Especial para a Folha
O Instituto Ambiental do Paraná (IAP) enviou nota à redação da Folha, ontem, contestando as declarações do Fórum Pró-conservação da Natureza no Paraná, de que o Instituto não teria agido com rigor na fiscalização e autuação de empresas responsáveis pela extração de araucária e imbuia na região de Turvo (região centro-sul do Estado).

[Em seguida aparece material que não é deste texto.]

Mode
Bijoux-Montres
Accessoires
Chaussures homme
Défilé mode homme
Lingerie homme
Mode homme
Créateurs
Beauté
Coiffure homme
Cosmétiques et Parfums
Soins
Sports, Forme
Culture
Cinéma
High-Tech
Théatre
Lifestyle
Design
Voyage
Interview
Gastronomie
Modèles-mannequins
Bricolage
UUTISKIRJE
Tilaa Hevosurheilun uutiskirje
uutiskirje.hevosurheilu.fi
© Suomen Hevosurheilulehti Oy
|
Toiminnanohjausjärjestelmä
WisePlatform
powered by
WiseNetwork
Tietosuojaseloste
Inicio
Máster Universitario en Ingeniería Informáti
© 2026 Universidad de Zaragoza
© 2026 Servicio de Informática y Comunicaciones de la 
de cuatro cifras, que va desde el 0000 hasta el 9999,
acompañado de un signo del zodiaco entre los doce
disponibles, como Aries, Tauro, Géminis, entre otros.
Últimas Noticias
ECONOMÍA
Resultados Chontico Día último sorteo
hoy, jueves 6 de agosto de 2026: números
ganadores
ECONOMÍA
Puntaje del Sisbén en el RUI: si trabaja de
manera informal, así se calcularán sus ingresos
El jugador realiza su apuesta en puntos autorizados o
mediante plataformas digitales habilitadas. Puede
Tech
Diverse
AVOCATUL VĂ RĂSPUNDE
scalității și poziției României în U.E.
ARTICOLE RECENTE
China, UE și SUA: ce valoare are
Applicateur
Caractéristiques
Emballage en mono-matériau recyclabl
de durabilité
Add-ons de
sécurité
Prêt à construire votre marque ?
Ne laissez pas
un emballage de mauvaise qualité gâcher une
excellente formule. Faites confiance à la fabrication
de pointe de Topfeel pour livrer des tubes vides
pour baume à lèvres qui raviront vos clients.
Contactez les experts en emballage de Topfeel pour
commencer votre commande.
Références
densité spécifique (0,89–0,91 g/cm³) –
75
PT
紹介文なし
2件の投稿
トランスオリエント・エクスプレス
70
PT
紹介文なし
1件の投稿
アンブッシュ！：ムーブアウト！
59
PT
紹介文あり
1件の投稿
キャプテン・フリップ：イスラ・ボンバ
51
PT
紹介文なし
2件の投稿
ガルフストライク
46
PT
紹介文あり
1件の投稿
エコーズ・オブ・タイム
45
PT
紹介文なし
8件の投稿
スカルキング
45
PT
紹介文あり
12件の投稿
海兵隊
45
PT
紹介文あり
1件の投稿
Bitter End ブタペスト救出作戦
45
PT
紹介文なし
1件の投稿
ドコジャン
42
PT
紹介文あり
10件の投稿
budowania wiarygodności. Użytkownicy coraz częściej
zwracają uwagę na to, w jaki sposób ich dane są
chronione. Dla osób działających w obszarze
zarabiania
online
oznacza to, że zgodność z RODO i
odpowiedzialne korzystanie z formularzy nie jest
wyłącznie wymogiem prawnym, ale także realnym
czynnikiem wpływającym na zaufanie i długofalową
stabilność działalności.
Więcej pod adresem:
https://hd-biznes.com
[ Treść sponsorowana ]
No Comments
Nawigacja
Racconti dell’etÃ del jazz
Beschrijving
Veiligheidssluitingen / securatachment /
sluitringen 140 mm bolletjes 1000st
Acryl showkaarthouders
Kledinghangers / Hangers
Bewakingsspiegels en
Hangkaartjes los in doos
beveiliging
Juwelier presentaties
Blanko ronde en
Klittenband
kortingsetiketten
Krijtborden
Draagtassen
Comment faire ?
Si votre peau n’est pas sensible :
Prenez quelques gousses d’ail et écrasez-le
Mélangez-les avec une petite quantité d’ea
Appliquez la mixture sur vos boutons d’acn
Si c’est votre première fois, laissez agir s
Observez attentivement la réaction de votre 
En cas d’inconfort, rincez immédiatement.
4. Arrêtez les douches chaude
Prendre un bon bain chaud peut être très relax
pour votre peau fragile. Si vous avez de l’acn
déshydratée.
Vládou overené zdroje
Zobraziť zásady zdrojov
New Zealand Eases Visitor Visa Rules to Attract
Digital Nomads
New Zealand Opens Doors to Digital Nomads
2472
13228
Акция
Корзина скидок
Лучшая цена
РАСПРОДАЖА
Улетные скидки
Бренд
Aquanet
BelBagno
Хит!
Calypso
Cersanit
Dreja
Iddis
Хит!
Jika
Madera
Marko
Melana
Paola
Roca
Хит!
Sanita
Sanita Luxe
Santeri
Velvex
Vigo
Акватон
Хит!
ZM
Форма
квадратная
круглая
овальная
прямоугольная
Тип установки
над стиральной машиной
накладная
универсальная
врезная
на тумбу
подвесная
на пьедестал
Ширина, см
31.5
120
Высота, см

O diretor de Recursos Humanos do IAP, Mário Sérgio Rasera, afirmou que assim que o problema foi constatado foram feitos a autuação e ambargo da área.
‘‘Muito antes dos ambientalistas constatarem a denúncia de exploração irregular da floresta, o IAP já havia autuado a empresa no limite máximo previsto em lei federal, e encaminhado o processo ao Ministério Público’’, disse Rasera. Ele explicou que, em seis meses, o IAP autuou a Indústria de Madeira Serra Forte e o proprietário da área, Josias Rickli três vezes.
O IAP tem fiscalizado a área e, após a última autuação, dia 3 de maio, ele acredita que a empresa não esteja mais atuando na região. O processo, agora, está na Comarca de Guarapuava, onde a juíza Lídia Munhoz Matos Guedes Correa, da 1ª Vara Criminal de Guarapuava, vai analisar o processo criminal instaurado pelo Ministério Público. A reportagem não conseguiu contato com as madeireiras e o proprietário da área.